## [What you need to do]
Count how many lines of the records below contain the word "percent" with matching case, and give only that number.

## [Records for this exercise]
■ ■ ■ ■ ■
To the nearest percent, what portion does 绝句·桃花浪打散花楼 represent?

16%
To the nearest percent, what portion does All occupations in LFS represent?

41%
■ ■ ■ ■ ■
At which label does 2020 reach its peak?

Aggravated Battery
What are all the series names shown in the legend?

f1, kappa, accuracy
■ ■ ■ ■ ■
## [Written response]
2